Data for Cervical Cancer Screening • National Breast and Cervical Cancer Early Detection Program: • In 31,728 women aged 30-64 years found prevalence of CIN 2 and 3 of 0.028% and 0.019% in those who had three annual negative Pap tests in a row. • No cases of invasive cancer in this group. • The calculated risk based on computer models with this data estimate 4 women with cancer per 100,000 over the next 3 years with annual screening. • With triennial screening, estimate 8 per 100,000. • Though this is a doubling, the absolute number of cases is small and the estimated cost of finding each additional case of cancer was large.
Case Three • A 57 yo African-American female is here for her annual check-up. She reports having had a hysterectomy ‘some years ago’ for ‘pre-cancerous lesions.’ Does she still need cervical cancer screening? • Yes.
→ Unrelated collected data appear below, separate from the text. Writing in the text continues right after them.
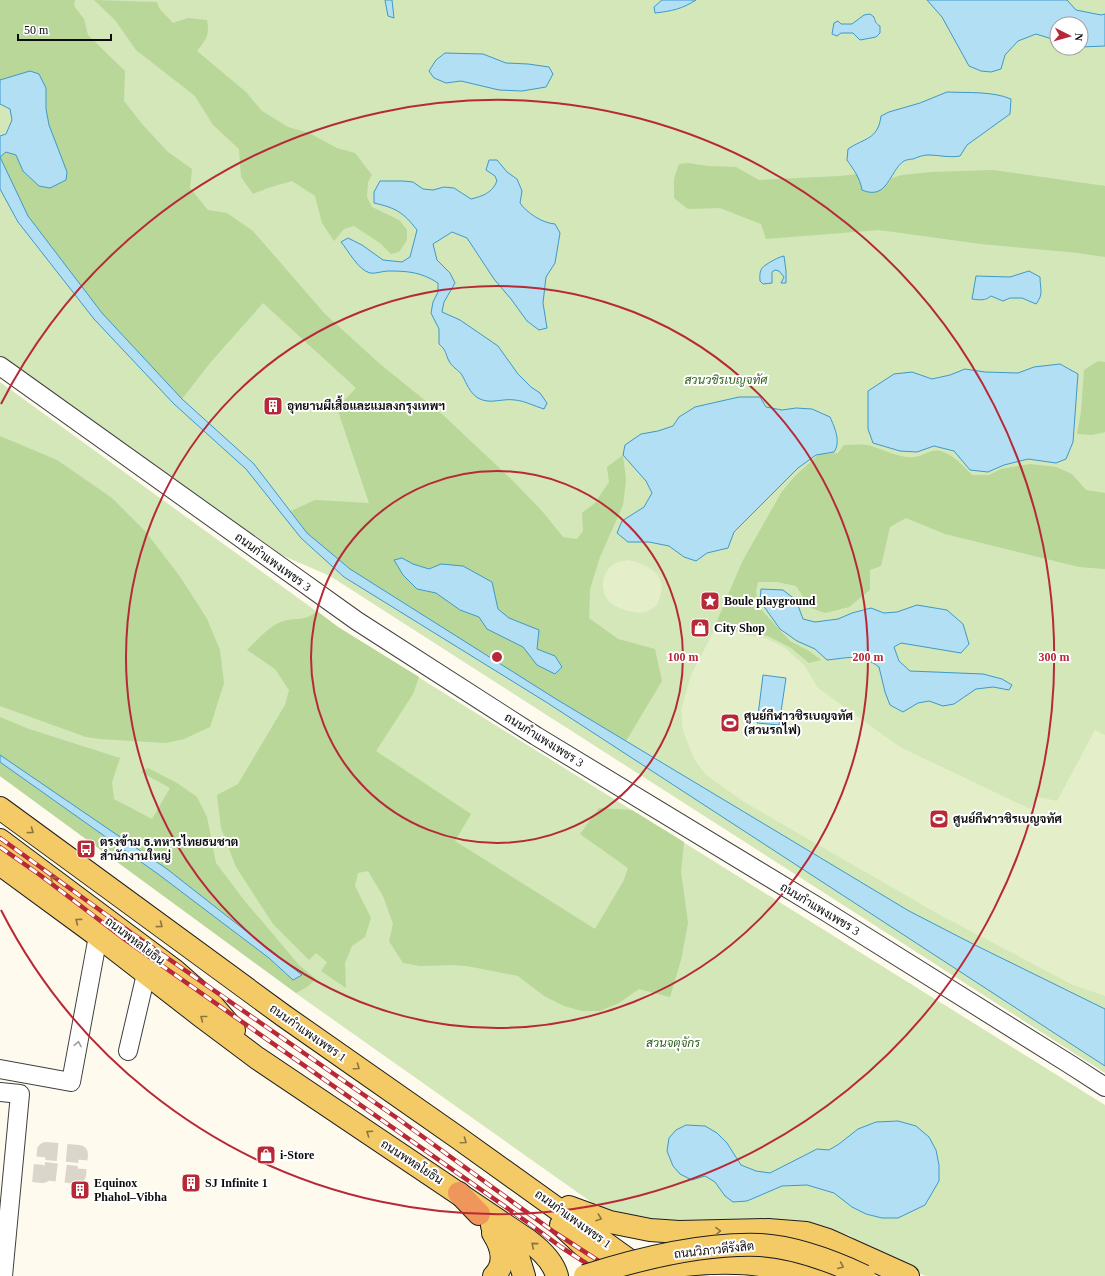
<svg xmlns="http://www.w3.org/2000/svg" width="1105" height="1276" viewBox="0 0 1105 1276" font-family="'Times New Roman',Sarabun,serif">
  <rect width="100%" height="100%" fill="#fefaed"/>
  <g fill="#d3e7b8" fill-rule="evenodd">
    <path d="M0,0H1105V1073L330,576L272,551L0,358ZM1057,24H1081V48H1057Z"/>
    <path d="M0,382L338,627L1105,1105V1276H926L890,1263L849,1235L797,1222H651L594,1204L304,999L0,776Z"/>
  </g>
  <g fill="#b8d798">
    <path d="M0,0H75L74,6L84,19L88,35L125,71L124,101L142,124L168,152L192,169L190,188L208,210L227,213L253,231L325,314L380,364L443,415L510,478L542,511L563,537L577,539L583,531L582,513L595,503L609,482L607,467L623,455L626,480L623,505L600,557L590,589L589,618L618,639L655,649L662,681L626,741L556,699L350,569L307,533L291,511L315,500L369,503L337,408L356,388L263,303L210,363L182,399L102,313L28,216L0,157L6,152L16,155L23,171L39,186L50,188L67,172L49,125L46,109V88L30,71L0,80Z"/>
    <path d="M94,0L157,2L159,8L173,23L188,18L207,20C210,36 206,39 197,51L246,92L262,111L288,127L309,133L337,148L355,153L372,175L368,182L367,197L372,207L399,220L407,230V240L399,252L391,254L380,243L354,226L344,229L334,241L322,223L315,196L292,181L268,188L253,194L241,177L239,149L213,125L195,96L136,50L115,20Z"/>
    <path d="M688,163L708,166L736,167L759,180L840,176L857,174L861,182L862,190C877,191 883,192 892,178L902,175L931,172L993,170L1105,186V257L1078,253L981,244L879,230L766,239L761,224L720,208L688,209L674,198V179L679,164Z"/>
    <path d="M1098,361L1105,362V432L1092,435L1077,434L1081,412L1084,370Z"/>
    <path d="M0,436L57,460L112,498L145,531L181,578L207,619L220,650L224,683L210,727L184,739L166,743L100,739L86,737L0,706Z"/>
    <path d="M844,445C851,445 859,444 866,445C881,447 897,459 914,457C925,456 932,447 943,452C955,456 963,466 972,475H989L1001,469L1030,464L1056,467L1072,474L1086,490L1105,493V569L1079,567L945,534L906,518L890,527L881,566L870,570V590L849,607L825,613L811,608L796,586L777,582H758L756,591L758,606L790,641L809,651L821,660L809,663L791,648L768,636L723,629L717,621L742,562L781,493L794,477L819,454L838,453Z"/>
    <path d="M317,611L338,627L419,677L413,694L376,751L471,814L455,841L595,929L624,880L628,868L580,834L599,808L632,810L684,842L681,872L688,923L681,960L670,997L639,989L619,1003L600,1011H582L564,1006L544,996L518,976L467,966L453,965L420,966L403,963L389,941L393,924L383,896L368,871L358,873L355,886L371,918L365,937L352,946L345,963L346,988L321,971L327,962L316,953L309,960L273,924L236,867L221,828L217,795L238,784L285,705L289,690L275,669L247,650C258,640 269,625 284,621C299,617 304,622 317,611Z"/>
    <path d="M0,717L29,729L120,758L112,782L114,799L152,819L170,788L141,772L148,768L177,783L197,797L207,817L216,863L244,900L299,965L316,979L307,987L296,993L0,776V762L158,874L269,958L293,980L302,976L167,869L0,755Z"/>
  </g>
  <g fill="#e4efc9">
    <path d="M629,560C647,564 668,574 660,597C659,599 658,603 657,605C655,607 649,611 646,612C637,615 612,608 607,599C600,587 602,572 614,564C618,561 625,561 629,560Z"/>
    <path d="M715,629L768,639L785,648L805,666L818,688L900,747L1030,809L1038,797L1057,801L1095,730L1105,735V996L1073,985L940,915L744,802L706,775L694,759L683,731L681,710L691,675Z"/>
  </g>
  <g fill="#b3dff4" stroke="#3d99c8">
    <path d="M385,0H392L394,18L388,16Z"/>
    <path d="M662,0H696C682,9 672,11 655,13L654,7Z"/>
    <path d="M927,0H1067L1076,10L1101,15L1105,14V46L1081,47V24H1057V45L1049,38L1036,34L1018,41L1005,55L1001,69L991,72L981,71L969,66L942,17Z"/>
    <path d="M870,14L874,17C875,21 876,24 880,26V33L876,37L860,40L853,33H841L837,36L832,34L834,23L838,21L841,24H852L864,15Z"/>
    <path d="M445,53L483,54L506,63L528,64L549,67L553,74L546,87L522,91L499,90L461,81L446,83L434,78L429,71L436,60Z"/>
    <path d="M30,71L39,74L46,88V109L49,125L67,172L66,180L50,188L39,186L23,171L16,155L6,152L0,157L28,216L102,313L182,399L254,464L307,533L350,569L556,699L909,911L975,945L1105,1009V1066L546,702L344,577L301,538L246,469L174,404L94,319L18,222L0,189V136L6,134L12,120L10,109L0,104V80Z"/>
    <path d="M947,92C968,93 992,91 1011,99L1010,114L967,145L960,156C949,158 939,155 928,155C923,155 918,157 913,159C910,159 906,160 904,161C889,171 888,201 862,190C860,178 854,170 847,160L848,149C864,138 878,140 881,116L889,112L920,103Z"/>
    <path d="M489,160H497L507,172L517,179L522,191L520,203C527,213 542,223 555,224L560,233L555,263L546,277L543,303L547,328L539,330L527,321L511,299L494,279L467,238L452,232L433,244L437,260L450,273L455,283L444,302L442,312L460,320L498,346L518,374L531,387L540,393L547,403L544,409C534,406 525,401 515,400C502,398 490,405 478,398C469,392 467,384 462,375C458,369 452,368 448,359C445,352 446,350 439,344V329L431,313L433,302L438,292V283C421,272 408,271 388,271C383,271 375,274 370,273C358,270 348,250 341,242L348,238L362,245L383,260L402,262L410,257L417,230C403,212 396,208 374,203V192L380,181H403L413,182L423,189L433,190L444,187L454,188L471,199C483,196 492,193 497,181L495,176L486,170Z"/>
    <path d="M784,256L786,271V283H781L784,277L779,271L775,270L772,272V283L763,284L760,281C759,268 762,267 772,261C776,259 779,257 784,256Z"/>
    <path d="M1029,271L1040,277C1040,289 1044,294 1036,304L1022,298H1010L1003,301L991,296C985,301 980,300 972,299L976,276L1010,277Z"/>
    <path d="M1060,364L1078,374L1073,442L1066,459L1056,463L1028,459L1004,465L988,472L970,470L954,451L934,446L917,452L900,451L873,443L868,429V391L894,374L912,372L932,379L950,375L965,369L985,372L1018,373L1034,367Z"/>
    <path d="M739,397H760L766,407L782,410L796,408L812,409L830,417C835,428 841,442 834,452L816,455L798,468L734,532L728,548L707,553L696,561L684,557L669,546L649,542H628L617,533L622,521L644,507L652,493L646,481L623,455L625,445L641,434L658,431L673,426L679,417L695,407Z"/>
    <path d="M402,558L413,564L429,569L441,564L463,566L492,582L498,609L509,618L539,630L537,649L555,656L562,667L555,674L537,665L523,647L487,629L479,617L460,610L436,593L417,589L403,575L394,560Z"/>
    <path d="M761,589L783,590L796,600L803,619L815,622L838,619L852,613L871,608L884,613L897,612L917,605L947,610L963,624L969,644L961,653L901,643L894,647L899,661L910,671L983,674L1002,679L1012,685L1009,690L993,687L976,689L954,704L943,706L929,701L918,703L903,712L890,705L885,692L879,667C860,653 848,658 827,660L815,649L797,641L780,629L760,601Z"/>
    <path d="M763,675L786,678L779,725L757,723Z"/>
    <path d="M0,755L167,869L302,975L293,980L269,958L158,874L0,762Z"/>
    <path d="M898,1121L916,1126L929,1137L936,1150L939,1165V1181L925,1205L898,1218H882L866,1214L852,1207L834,1193L807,1185L782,1186L747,1201L733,1202L725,1196L715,1182L705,1176L692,1180L680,1174L673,1166L667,1151L669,1138L676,1130L686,1125L705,1126L717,1133L727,1143L741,1165L756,1171L770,1173L817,1149L829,1150L839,1144L858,1129L876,1122Z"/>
  </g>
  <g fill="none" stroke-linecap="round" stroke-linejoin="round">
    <path stroke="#dad6cb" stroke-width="18" stroke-dasharray="18 9" stroke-linecap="butt" d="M33,1173L43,1174L44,1171L46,1151L79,1154L77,1175L44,1171"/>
    <defs>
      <g id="minor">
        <path d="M0,366L357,621L536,736L828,913L1071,1065L1105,1087"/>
        <path d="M128,1051L146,974"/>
        <path d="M0,1069L71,1082L98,936"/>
        <path d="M0,1092L20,1094L3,1276"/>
      </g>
      <g id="major">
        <path d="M0,808L284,1016L457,1137L651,1276"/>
        <path d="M0,840L174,970L207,999L234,1030"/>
        <path d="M0,864L98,936L201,1016L257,1058L529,1241C541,1250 553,1261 557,1276"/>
        <path d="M569,1207L610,1222L650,1230L679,1232L768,1230L806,1233L828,1240L908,1276"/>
        <path d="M561,1225L616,1276"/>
        <path d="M492,1226L517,1253L524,1276"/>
        <path d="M493,1233C502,1247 507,1263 494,1276"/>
        <path d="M796,1264L829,1276"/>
        <path d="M634,1273C667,1266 702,1262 736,1263C761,1263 785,1270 809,1276"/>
      </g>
      <path id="highway" d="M459,1193L479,1214"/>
    </defs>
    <use href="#minor" stroke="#404040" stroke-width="20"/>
    <use href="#major" stroke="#1e1e1e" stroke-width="24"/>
    <use href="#highway" stroke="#1e1e1e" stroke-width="24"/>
    <use href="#minor" stroke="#fff" stroke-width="18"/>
    <use href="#major" stroke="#f4ca67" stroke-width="22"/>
    <use href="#highway" stroke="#ef965a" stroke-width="22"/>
    <defs>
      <g id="rail">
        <path d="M0,838L133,934L397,1118L554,1232L622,1276"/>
        <path d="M0,847L40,875L127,941L527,1222L561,1247L606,1276"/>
      </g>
    </defs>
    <use href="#rail" stroke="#b82938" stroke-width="4.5"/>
    <use href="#rail" stroke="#fff" stroke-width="3" stroke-dasharray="9" stroke-linecap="butt"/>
    <defs>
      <path id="major-bridge" d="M585,1276C638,1259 705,1243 760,1245C796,1247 832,1261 864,1276"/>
    </defs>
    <use href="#major-bridge" stroke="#1e1e1e" stroke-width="24" stroke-linecap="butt"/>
    <use href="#major-bridge" stroke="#f4ca67" stroke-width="22"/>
  </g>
  <defs><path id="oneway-chevron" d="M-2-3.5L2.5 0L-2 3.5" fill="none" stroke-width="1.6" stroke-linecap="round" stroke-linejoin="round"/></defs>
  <g stroke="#8c753e">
    <use href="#oneway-chevron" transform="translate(31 831) rotate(36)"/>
    <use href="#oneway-chevron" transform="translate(53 879) rotate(-143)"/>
    <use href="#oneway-chevron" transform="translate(78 921) rotate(-143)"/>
    <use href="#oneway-chevron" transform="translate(160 925) rotate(36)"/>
    <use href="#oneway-chevron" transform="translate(203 1018) rotate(-142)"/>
    <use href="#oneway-chevron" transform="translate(357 1067) rotate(35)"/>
    <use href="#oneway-chevron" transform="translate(369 1133) rotate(-146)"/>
    <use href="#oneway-chevron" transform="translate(464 1141) rotate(35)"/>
    <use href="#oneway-chevron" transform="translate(599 1218) rotate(19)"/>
    <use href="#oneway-chevron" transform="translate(718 1231) rotate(-2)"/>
    <use href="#oneway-chevron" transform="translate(534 1245) rotate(-140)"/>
    <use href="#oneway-chevron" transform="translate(841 1266) rotate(23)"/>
  </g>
  <use stroke="#9e9e9e" href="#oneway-chevron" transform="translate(78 1044) rotate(-79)"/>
  <g fill="none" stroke="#b82938" stroke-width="2">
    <circle cx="497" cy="657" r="186"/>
    <circle cx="497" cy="657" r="371"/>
    <path d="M1 404A557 557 0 1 1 1 910"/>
  </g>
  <defs>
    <symbol id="building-square" viewBox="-11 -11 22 22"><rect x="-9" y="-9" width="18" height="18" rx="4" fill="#b82938" stroke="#fff"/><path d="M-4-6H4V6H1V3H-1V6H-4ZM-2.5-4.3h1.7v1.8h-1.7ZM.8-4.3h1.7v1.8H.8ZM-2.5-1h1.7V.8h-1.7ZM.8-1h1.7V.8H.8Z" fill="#fff"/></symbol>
    <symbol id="sight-square" viewBox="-11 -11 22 22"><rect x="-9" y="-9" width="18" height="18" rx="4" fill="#b82938" stroke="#fff"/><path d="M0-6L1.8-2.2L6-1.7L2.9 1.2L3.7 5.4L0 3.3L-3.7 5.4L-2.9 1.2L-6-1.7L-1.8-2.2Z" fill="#fff"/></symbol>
    <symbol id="shop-square" viewBox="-11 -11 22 22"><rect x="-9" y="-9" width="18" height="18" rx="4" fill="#b82938" stroke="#fff"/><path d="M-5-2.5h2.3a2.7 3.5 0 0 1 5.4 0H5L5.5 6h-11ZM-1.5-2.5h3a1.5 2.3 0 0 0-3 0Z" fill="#fff"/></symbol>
    <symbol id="stadium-square" viewBox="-11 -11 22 22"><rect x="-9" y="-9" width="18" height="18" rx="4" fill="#b82938" stroke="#fff"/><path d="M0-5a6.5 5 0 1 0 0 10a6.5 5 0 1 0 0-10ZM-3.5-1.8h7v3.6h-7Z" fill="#fff"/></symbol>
    <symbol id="bus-square" viewBox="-11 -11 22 22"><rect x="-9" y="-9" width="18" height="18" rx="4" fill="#b82938" stroke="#fff"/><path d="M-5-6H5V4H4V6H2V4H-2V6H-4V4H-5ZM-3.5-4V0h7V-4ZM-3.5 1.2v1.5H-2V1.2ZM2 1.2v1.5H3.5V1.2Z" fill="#fff"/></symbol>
  </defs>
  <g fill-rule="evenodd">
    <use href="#building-square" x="262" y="395" width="22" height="22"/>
    <use href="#sight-square" x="699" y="590" width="22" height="22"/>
    <use href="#shop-square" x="689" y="617" width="22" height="22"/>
    <use href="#stadium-square" x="719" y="712" width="22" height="22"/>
    <use href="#stadium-square" x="928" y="808" width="22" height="22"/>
    <use href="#bus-square" x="75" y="838" width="22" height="22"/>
    <use href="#shop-square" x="255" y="1144" width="22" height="22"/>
    <use href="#building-square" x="180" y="1172" width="22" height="22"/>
    <use href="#building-square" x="69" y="1179" width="22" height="22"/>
  </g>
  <g text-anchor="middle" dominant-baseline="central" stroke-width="4" stroke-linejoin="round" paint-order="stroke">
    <g font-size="12" font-style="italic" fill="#31621f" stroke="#fff">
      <text x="726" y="380">สวนวชิรเบญจทัศ</text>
      <text x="673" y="1043">สวนจตุจักร</text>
    </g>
    <g font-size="12" font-weight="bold" fill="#0d0d0d" stroke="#fff" text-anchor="start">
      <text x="287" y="406">อุทยานผีเสื้อและแมลงกรุงเทพฯ</text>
      <text x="724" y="601">Boule playground</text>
      <text x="714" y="628">City Shop</text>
      <text x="744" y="716">ศูนย์กีฬาวชิรเบญจทัศ<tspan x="744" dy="14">(สวนรถไฟ)</tspan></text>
      <text x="953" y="819">ศูนย์กีฬาวชิรเบญจทัศ</text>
      <text x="100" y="842">ตรงข้าม ธ.ทหารไทยธนชาต<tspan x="100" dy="14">สำนักงานใหญ่</tspan></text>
      <text x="280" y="1155">i-Store</text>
      <text x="94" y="1183">Equinox<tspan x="94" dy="14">Phahol–Vibha</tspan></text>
      <text x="205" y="1183">SJ Infinite 1</text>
    </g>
    <g font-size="12" fill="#0d0d0d" stroke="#fff">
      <text transform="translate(273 562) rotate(36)">ถนนกำแพงเพชร 3</text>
      <text transform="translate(544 740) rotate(32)">ถนนกำแพงเพชร 3</text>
      <text transform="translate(820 909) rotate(31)">ถนนกำแพงเพชร 3</text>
      <text transform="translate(135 941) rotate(37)">ถนนพหลโยธิน</text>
      <text transform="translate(308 1033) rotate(35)">ถนนกำแพงเพชร 1</text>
      <text transform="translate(412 1162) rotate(33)">ถนนพหลโยธิน</text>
      <text transform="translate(573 1219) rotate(36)">ถนนกำแพงเพชร 1</text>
      <text transform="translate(714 1250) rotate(-6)">ถนนวิภาวดีรังสิต</text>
    </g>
  </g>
  <circle cx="497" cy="657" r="6" fill="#b82938" stroke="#fff" stroke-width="2"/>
  <g font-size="12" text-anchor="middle" font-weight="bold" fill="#b82938" stroke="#fff" stroke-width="4" stroke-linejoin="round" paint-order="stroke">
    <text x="683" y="661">100 m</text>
    <text x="868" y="661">200 m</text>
    <text x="1054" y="661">300 m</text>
  </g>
  <g transform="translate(1069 36) rotate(96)"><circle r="19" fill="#ffffff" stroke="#9e9e9e"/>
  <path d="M0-3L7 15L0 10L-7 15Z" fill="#b82938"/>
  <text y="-6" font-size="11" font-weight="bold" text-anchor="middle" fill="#0d0d0d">N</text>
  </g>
  <path d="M18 34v6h93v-6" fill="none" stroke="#0d0d0d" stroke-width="2"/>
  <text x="24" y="34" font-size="12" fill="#0d0d0d" stroke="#ffffff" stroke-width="3" paint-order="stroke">50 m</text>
</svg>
Women who have had a hysterectomy and due to a history of CIN 2 or CIN 3 need continued ANNUAL screening. (Level B)
Woman with Hysterectomy • Women who have had a total hysterectomy for benign indications and have no prior history of high-grade CIN should discontinue screening. (Level A) • Primary vaginal cancer is very rare. • Of 6,543 women with hysterectomies for benign reasons, only 1.8% had an abnormal cytology and 0.12% had vaginal intraepithelial neoplasia on biopsy.
Case Four • A 67 yo female presents for annual physical. She is wondering when she can stop having Pap smears performed. She has had regular screening throughout her life. What do you advise? • You may discontinue screening at either 65 or 70 years of age in women who have had three or more negative cytologic test results in a row and no abnormal test results in past 10 years. (Level B) • Risk factors should be reassessed during the annual exam to determine if reinitiating screening is appropriate.
Case Five • A 17 yo female had a Pap smear performed at another facility. The results showed ASC-US with positive reflex HPV testing. She has come in for follow-up. What do you recommend for further management? • Ignore the results and resume cervical cancer screening at age 21 years. • HPV testing should not be used in women younger than 21 years. If inadvertently performed, a positive result should no influence management.
HPV Testing • Reflex HPV DNA testing serves as a useful triage test to stratify risk to women • aged 21 years and older with a ASC-US • postmenopausal women with LSIL • Also has proven role in primary screening in women older than 30 years. • Women with both negative cervical cytology and HPV DNA testing are extremely low risk for CIN 2 or CIN 3 during the next 4-6 years. • This is lower risk than women who have only had a negative cytology. • Women over 30 years with negative cytology and HPV should be rescreened no sooner than 3 years. (Level A)
Conclusions • New guidelines are designed to better balance the risks and benefits of screening based on newer data. • Cervical cytology screening should begin after age 21 years. • For women between age 21-29 years with average risk, cervical cytology screening should be every 2 years. • For women 30 years and older, screening may be every 3 years if they have had at least 3 negative screens prior. • Women with total hysterectomies for benign reasons do not need any further screening.
References • American College of Obstetrics and Gynecology. ACOG Practice Bulletin 109, December 2009: cervical cytology screening. Obstet Gynecol 2009;114:1409-1420. • Sawaya GF. Cervical Cancer Screening – New guidelines and the balance between benefits and harms. N Eng J Med 2009;361:2504-5.